## WORK TO BE COMPLETED:
Copy the lines below word for word, starting from the very first one and stopping after the line that contains "common name: Black-tailed skimmer".

Source records
□ □ □ □ □ □ □
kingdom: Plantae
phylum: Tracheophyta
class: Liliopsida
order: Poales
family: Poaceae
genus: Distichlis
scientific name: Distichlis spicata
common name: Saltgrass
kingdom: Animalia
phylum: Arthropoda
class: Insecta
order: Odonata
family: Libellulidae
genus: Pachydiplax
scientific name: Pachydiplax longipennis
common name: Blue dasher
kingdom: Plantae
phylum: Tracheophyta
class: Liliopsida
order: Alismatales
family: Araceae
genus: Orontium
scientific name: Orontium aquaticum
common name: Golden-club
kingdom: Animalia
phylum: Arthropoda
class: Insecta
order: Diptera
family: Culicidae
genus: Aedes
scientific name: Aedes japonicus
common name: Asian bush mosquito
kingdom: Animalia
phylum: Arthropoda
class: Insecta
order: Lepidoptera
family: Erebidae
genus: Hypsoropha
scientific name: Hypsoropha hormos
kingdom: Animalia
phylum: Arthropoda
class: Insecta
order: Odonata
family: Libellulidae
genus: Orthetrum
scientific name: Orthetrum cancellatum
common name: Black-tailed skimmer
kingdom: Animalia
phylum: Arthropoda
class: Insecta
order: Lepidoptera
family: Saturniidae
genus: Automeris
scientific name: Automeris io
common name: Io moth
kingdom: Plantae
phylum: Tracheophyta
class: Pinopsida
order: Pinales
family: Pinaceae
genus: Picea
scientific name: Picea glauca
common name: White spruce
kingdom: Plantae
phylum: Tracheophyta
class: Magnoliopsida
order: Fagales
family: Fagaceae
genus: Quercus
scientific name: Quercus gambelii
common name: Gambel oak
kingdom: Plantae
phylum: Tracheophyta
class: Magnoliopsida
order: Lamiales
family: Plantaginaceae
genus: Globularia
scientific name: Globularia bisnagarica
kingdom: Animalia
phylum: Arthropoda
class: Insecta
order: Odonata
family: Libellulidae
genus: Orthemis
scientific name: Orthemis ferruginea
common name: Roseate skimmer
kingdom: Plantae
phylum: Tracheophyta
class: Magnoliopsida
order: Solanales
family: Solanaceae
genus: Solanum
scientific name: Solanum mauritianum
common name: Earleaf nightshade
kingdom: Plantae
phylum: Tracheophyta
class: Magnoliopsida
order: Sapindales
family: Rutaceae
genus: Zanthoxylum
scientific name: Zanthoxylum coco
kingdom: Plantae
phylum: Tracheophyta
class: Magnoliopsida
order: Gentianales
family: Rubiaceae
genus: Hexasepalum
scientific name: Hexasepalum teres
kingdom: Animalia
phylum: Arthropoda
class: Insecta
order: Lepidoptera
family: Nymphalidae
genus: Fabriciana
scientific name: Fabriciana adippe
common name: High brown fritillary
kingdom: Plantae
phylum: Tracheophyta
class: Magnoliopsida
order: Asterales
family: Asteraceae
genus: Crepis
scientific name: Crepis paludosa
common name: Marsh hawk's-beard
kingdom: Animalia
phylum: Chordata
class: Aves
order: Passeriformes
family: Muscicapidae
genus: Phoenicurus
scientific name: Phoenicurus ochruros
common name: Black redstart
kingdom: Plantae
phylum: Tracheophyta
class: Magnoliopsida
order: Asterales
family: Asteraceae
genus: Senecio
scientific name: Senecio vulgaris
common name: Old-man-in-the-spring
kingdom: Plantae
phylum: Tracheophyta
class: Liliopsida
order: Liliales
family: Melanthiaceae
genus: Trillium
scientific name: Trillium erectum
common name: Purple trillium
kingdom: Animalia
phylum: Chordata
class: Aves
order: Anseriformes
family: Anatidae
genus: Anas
□ □ □ □ □ □ □
## WRITTEN RESPONSE:
kingdom: Plantae
phylum: Tracheophyta
class: Liliopsida
order: Poales
family: Poaceae
genus: Distichlis
scientific name: Distichlis spicata
common name: Saltgrass
kingdom: Animalia
phylum: Arthropoda
class: Insecta
order: Odonata
family: Libellulidae
genus: Pachydiplax
scientific name: Pachydiplax longipennis
common name: Blue dasher
kingdom: Plantae
phylum: Tracheophyta
class: Liliopsida
order: Alismatales
family: Araceae
genus: Orontium
scientific name: Orontium aquaticum
common name: Golden-club
kingdom: Animalia
phylum: Arthropoda
class: Insecta
order: Diptera
family: Culicidae
genus: Aedes
scientific name: Aedes japonicus
common name: Asian bush mosquito
kingdom: Animalia
phylum: Arthropoda
class: Insecta
order: Lepidoptera
family: Erebidae
genus: Hypsoropha
scientific name: Hypsoropha hormos
kingdom: Animalia
phylum: Arthropoda
class: Insecta
order: Odonata
family: Libellulidae
genus: Orthetrum
scientific name: Orthetrum cancellatum
common name: Black-tailed skimmer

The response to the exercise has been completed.